The plight of the town reflects the broader collapse of order in the center of Iraq. Insurgents have destroyed the town's water and electricity facilities. Mayor al-Zubeidy says he needs at least 200 more people from the police or Iraqi National Guard to secure the entrances and exits of Dujail. He says he has been unable to persuade the Iraqi government to send reinforcements to the town. "We haven't gotten any support from any of the governments," he says. "There is almost a siege of Dujail, and we can't move out. If they catch you on the way to Baghdad and they find out you are from Dujail, you will be killed at once." The town has provided Ali with three police bodyguards, but he still feels vulnerable. "I'm hunted," he says. "The government is ignoring Dujail."
The killings in Dujail speak to a larger battle being waged in the Iraqi psyche. In Saddam's police state, there were navigable boundaries that made it possible to live. True, the executions by Saddam's regime in Dujail showed that those boundaries were a mirage: they could close in on you in less time than it takes a bullet to fly from the barrel of a gun. But life in Iraq has become so bloody and death so ever present, random and unpredictable that some Iraqis are nostalgic for Saddam's tyranny. When I told U.S. Ambassador Zalmay Khalilzad about the killings of witnesses' families in Dujail, he shook his head but said the current loss of life is "different than a government carrying on violence against its own citizens." Iraqis, he says, "have paid and are paying a high price to potentially head in a great direction that was not available under Saddam."
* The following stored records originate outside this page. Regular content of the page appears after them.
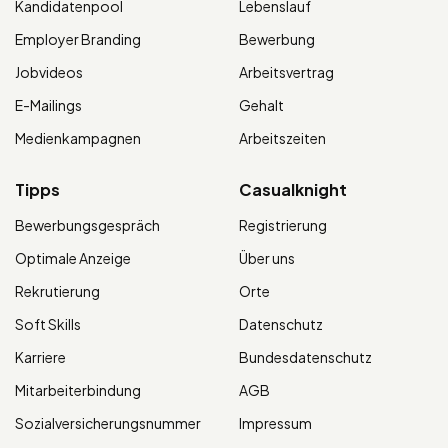
Kandidatenpool
Lebenslauf
Employer Branding
Bewerbung
Jobvideos
Arbeitsvertrag
E-Mailings
Gehalt
Medienkampagnen
Arbeitszeiten
Tipps
Casualknight
Bewerbungsgespräch
Registrierung
Optimale Anzeige
Über uns
Rekrutierung
Orte
Soft Skills
Datenschutz
Karriere
Bundesdatenschutz
Mitarbeiterbindung
AGB
Sozialversicherungsnummer
Impressum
It is indicative of the scale of Saddam's brutality that there are some in Dujail who believe the current bloodshed is preferable to what preceded it. "Of course, now it is much better," says Ali, speaking by phone from Dujail. "Saddam's terrorism would go on forever if he were still in power." Ali's brother Ahmed, witness No. 1 in the Saddam trial, doesn't know when he will leave the Green Zone or what awaits him if he does. But after spending his high school years in prison and losing most of his brothers, he says he is willing to pay the ultimate price to see Saddam answer for his crimes: "I'll give up my own life and the lives of my family if it means I have helped send Saddam to the gallows." The sobering reality is that both may come true.